看著宋世清遠去的背影,府醫從一旁的花叢後,慢悠悠地走了出來。他揹著手,眯著眼上下打量玄越,語氣似笑非笑:“你小子,這般合著外人誆騙自家世子,是不要命了麼?”
玄越不以為然,雙手抱臂往廊柱上一靠,一臉的慵懶愜意:“老頭兒,這沈大娘子可不是外人——那是咱們未來的世子夫人,肚子裡更揣著咱們的小世子。我這般可是堅決投靠世子夫人了,再也不怕世子罰我挨軍棍了。”他側過身來,狡黠一笑,“咱們啊,就等著喝世子的喜酒吧!”
府醫捋著鬍鬚,嘿嘿一笑,兩人對視一眼,心照不宣。
汴京城外的官道上,春草萋萋,野花點點。路旁的楊柳己經抽出了嫩綠的新芽,長長的枝條在風中輕輕搖曳。
張婆茶肆前,一根有些年頭的竹竿挑著塊藍邊白布旗,上頭繡著個歪歪扭扭的“茶”字,正被午後的暖風吹得獵獵作響。茶肆的涼棚下,沈語蘭靜靜地坐在一張木凳上,面前是一張粗糙的木桌,桌上放著一碗粗陶碗盛的涼茶,茶水顏色深褐,幾片茶葉沉在碗底,漾著一圈細細的漣漪。她今日穿了一件月白色的褙子,外罩一件淡青色的披風,領口處繡著幾枝淺銀色的蘭草紋,針腳細密卻不張揚。頭上戴著帷帽,白紗垂下來遮住了面容,紗質輕軟,隨風微微拂動,隱約可見她低垂的眼睫。她面前還坐著兩個人——正是江挽月和李衡。
江挽月穿了一身鵝黃色的窄袖衫子,腰間繫著一條豆綠色的絛帶,顯得活潑利落。她單手托腮,另一隻手有一搭沒一搭地叩著桌面,嘴角掛著掩不住的笑意,眼角眉梢都透著一股看好戲的期待。李衡坐在她旁邊,一身灰藍色的圓領袍,人群中顯得尤為低調。他頻頻轉頭看向官道的方向,神情裡掩著幾分不安。
“沈娘子,這般做法,當真可行嗎?”李衡壓低聲音,眉頭微蹙,連吐字都刻意放輕了幾分。

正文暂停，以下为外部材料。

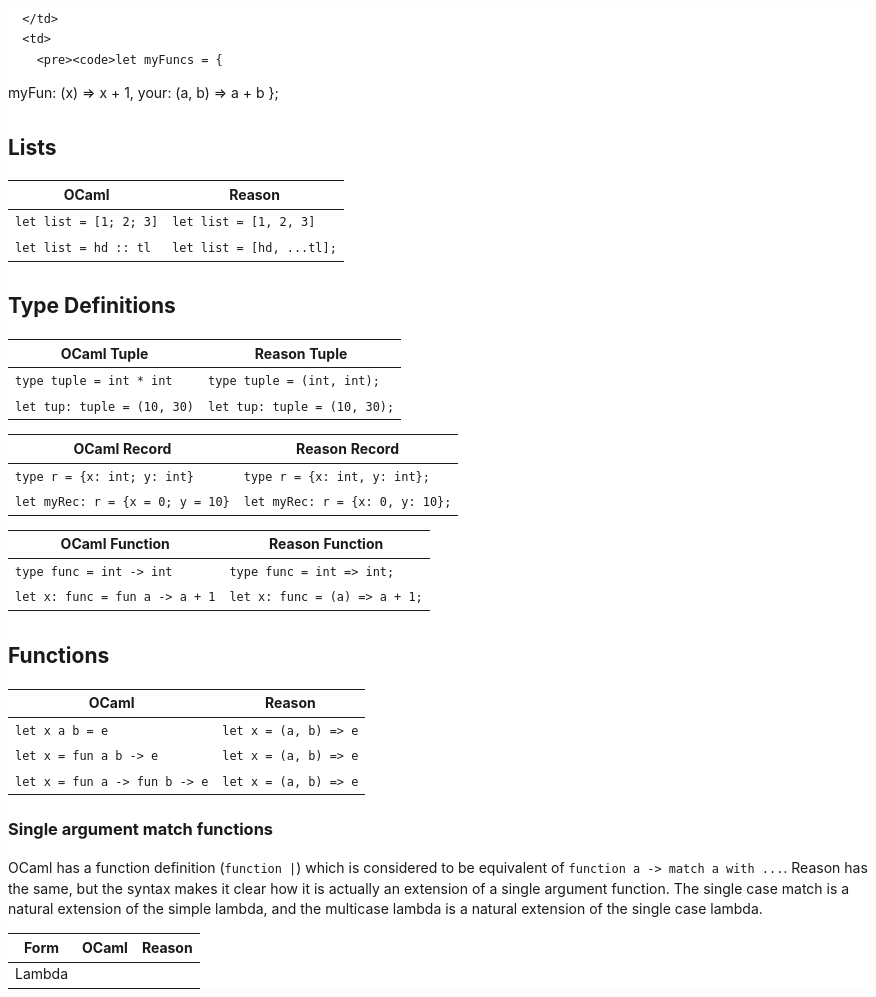       </td>
      <td>
        <pre><code>let myFuncs = {
  myFun: (x) => x + 1,
  your: (a, b) => a + b
};</code></pre>
      </td>
    </tr>
  </tbody>
</table>

## Lists

OCaml | Reason
------|-------
`let list = [1; 2; 3]` | `let list = [1, 2, 3]`
`let list = hd :: tl` | `let list = [hd, ...tl];`

## Type Definitions

OCaml Tuple | Reason Tuple
------|-------
`type tuple = int * int` | `type tuple = (int, int);`
`let tup: tuple = (10, 30)` | `let tup: tuple = (10, 30);`

OCaml Record | Reason Record
------|-------
`type r = {x: int; y: int}` | `type r = {x: int, y: int};`
`let myRec: r = {x = 0; y = 10}` | `let myRec: r = {x: 0, y: 10};`

OCaml Function | Reason Function
------|-------
`type func = int -> int` | `type func = int => int;`
`let x: func = fun a -> a + 1` | `let x: func = (a) => a + 1;`

## Functions

OCaml | Reason
------|-------
`let x a b = e` | `let x = (a, b) => e`
`let x = fun a b -> e` | `let x = (a, b) => e`
`let x = fun a -> fun b -> e` | `let x = (a, b) => e`

### Single argument match functions

OCaml has a function definition (`function |`) which is considered to be
equivalent of `function a -> match a with ...`. Reason has the same, but
the syntax makes it clear how it is actually an extension of a single argument
function. The single case match is a natural extension of the simple lambda,
and the multicase lambda is a natural extension of the single case lambda.

<table>
  <thead>
    <tr>
      <th>Form</th>
      <th>OCaml</th>
      <th>Reason</th>
    </tr>
  </thead>
  <tbody>
    <tr>
      <td>
        Lambda
      </td>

江挽月唇角微微彎起,聲音裡帶著三分懶洋洋的篤定、三分促狹的笑意:“怎得不行?誰讓他這般隱瞞誆弄沈娘子,理當給他些懲罰才是。”她說完,眼珠一轉,又看向沈語蘭,眨了眨眼睛,“何況——沈娘子嘴上不說,心裡也想知道那人到底急不急,是不是?”
沈語蘭沒有接話,帷帽下的面容看不清表情,只是擱在膝上的手指微微一蜷,將那披風的布料捏出了一個淺淺的褶子。
話音剛落,官道上就傳來了一陣急促的馬蹄聲。
那聲音來得又急又密,像是雨點砸在乾裂的泥土上,由遠及近,節奏越來越快,中間幾乎沒有停頓。一匹黑色的駿馬疾馳而來,西蹄翻飛,馬蹄揚起的塵土在空中拖出一道長長的黃龍,久久不散。